AR takes hold


In this day and age when plain old reality is no longer enough for consumers, South African advertisers are beginning to venture into the realm of augmented reality (AR) campaigns.

“AR has not been seen much in South Africa to date as the challenge is the number of devices that are capable of viewing the content,’ says Brett Levy, MD of Rapid Blue Digital. “We have, however, done the most activations of anyone playing in this space, not only here but in Africa too.’

According to Levy, the premise behind AR is to help appease the continual appetite for content without having to do more.

He continues: “All consumers have to do is hold up a smart device and an entire world opens up to them. We have also used AR for training, verification and are even looking at banking applications too. So AR is definitely not only a marketing tool.’

Rapid Blue Digital was recently asked by Mediacom, Telkom’s media agency to come up with a concept that would allow customers to learn about Convergence, known as FMC (Fixed Mobile Convergence). This is when you get your voice, data and mobile connectivity from one supplier.

screen africa magazine – march 2013
The Rapid Blue Digital AR campaign picks up where the Telkom television commercial (TVC) ends. In the commercial the actor talks about Convergence and floating around him or her are spheres, each one representing an element of convergence namely Voice, Data, Mobile, Fixed Line and Cloud. The commercial ends with the spheres all coming together to show the Telkom Convergence logo.

“This campaign was a perfect opportunity for AR as the amount of information that can be added in virtual layers is endless. So, it was with this in mind that we conceptualised the experience. Another important aspect was that Telkom would be offering a first for South Africa with the introduction of Convergence, so we thought it would only be fitting to do a first too,’ explains Levy.
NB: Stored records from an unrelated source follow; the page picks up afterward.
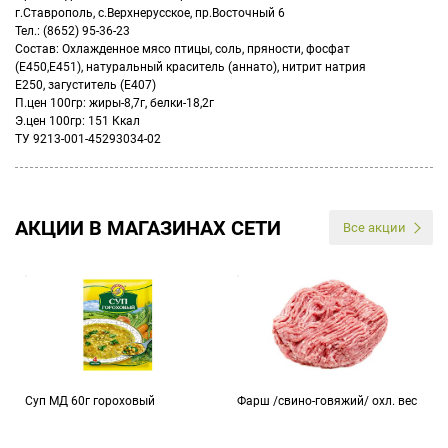
г.Ставрополь, с.Верхнерусское, пр.Восточный 6
Тел.: (8652) 95-36-23
Состав: Охлажденное мясо птицы, соль, пряности, фосфат
(Е450,Е451), натуральный краситель (аннато), нитрит натрия
Е250, загуститель (Е407)
П.цен 100гр: жиры-8,7г, белки-18,2г
Э.цен 100гр: 151 Ккал
ТУ 9213-001-45293034-02
АКЦИИ В МАГАЗИНАХ СЕТИ
Все акции
Суп МД 60г гороховый
Фарш /свино-говяжий/ охл. вес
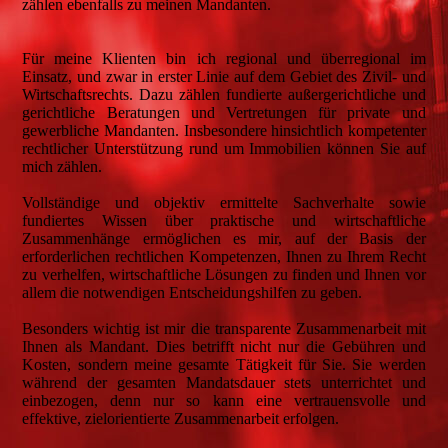
zählen ebenfalls zu meinen Mandanten.
Für meine Klienten bin ich regional und überregional im
Einsatz, und zwar in erster Linie auf dem Gebiet des Zivil- und
Wirtschaftsrechts. Dazu zählen fundierte außergerichtliche und
gerichtliche Beratungen und Vertretungen für private und
gewerbliche Mandanten. Insbesondere hinsichtlich kompetenter
rechtlicher Unterstützung rund um Immobilien können Sie auf
mich zählen.
Vollständige und objektiv ermittelte Sachverhalte sowie
fundiertes Wissen über praktische und wirtschaftliche
Zusammenhänge ermöglichen es mir, auf der Basis der
erforderlichen rechtlichen Kompetenzen, Ihnen zu Ihrem Recht
zu verhelfen, wirtschaftliche Lösungen zu finden und Ihnen vor
allem die notwendigen Entscheidungshilfen zu geben.
Besonders wichtig ist mir die transparente Zusammenarbeit mit
Ihnen als Mandant. Dies betrifft nicht nur die Gebühren und
Kosten, sondern meine gesamte Tätigkeit für Sie. Sie werden
während der gesamten Mandatsdauer stets unterrichtet und
einbezogen, denn nur so kann eine vertrauensvolle und
effektive, zielorientierte Zusammenarbeit erfolgen.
He describes the AR campaign as a continuation of the TVC that helps continue the journey from television to virtual reality.

The TVC plays in a loop on a large screen supplied by Pixel Displays. When a customer stands in front of the white wall – he or she covers the convergence logo that is printed on the wall. The camera is trained on this logo. Once it can’t see the logo anymore the experience starts. The TVC stops and the customer now sees him or herself in the screen with the convergence logo floating in front of him or her. He or she raises his or her arms (prompted by the arrows on the screen) and the logo splits up into the spheres again floating around him or her. He or she then touches them and they open a text bubble explaining what that specific element is, for example, Voice.

At the end of the touching, the screen clears and from all sides the elements or spheres start floating towards the customer in the form of a game and he or she needs to bump them away. They get faster and faster until eventually the customer loses and the logo regroups in front of him or her. The message is that you can’t escape convergence.

“AR is best experienced in full high definition (HD) so we used a 1080 HD web interface camera. Because you want to merge real objects or people into an experience they need to appear as if part of the experience, so it has to be true-to-life and this is only achieved through full HD,’ comments Levy.

Technology used by Rapid Blue Digital in the Telkom Convergence AR campaign was a combination of three different software programmes and “some secret magic sauce’.

The first activation of the AR campaign took place at Tygervalley Mall in the Western Cape, followed by Durban’s Gateway Shopping Mall, moving to Johannesburg’s Sandton City in mid-February.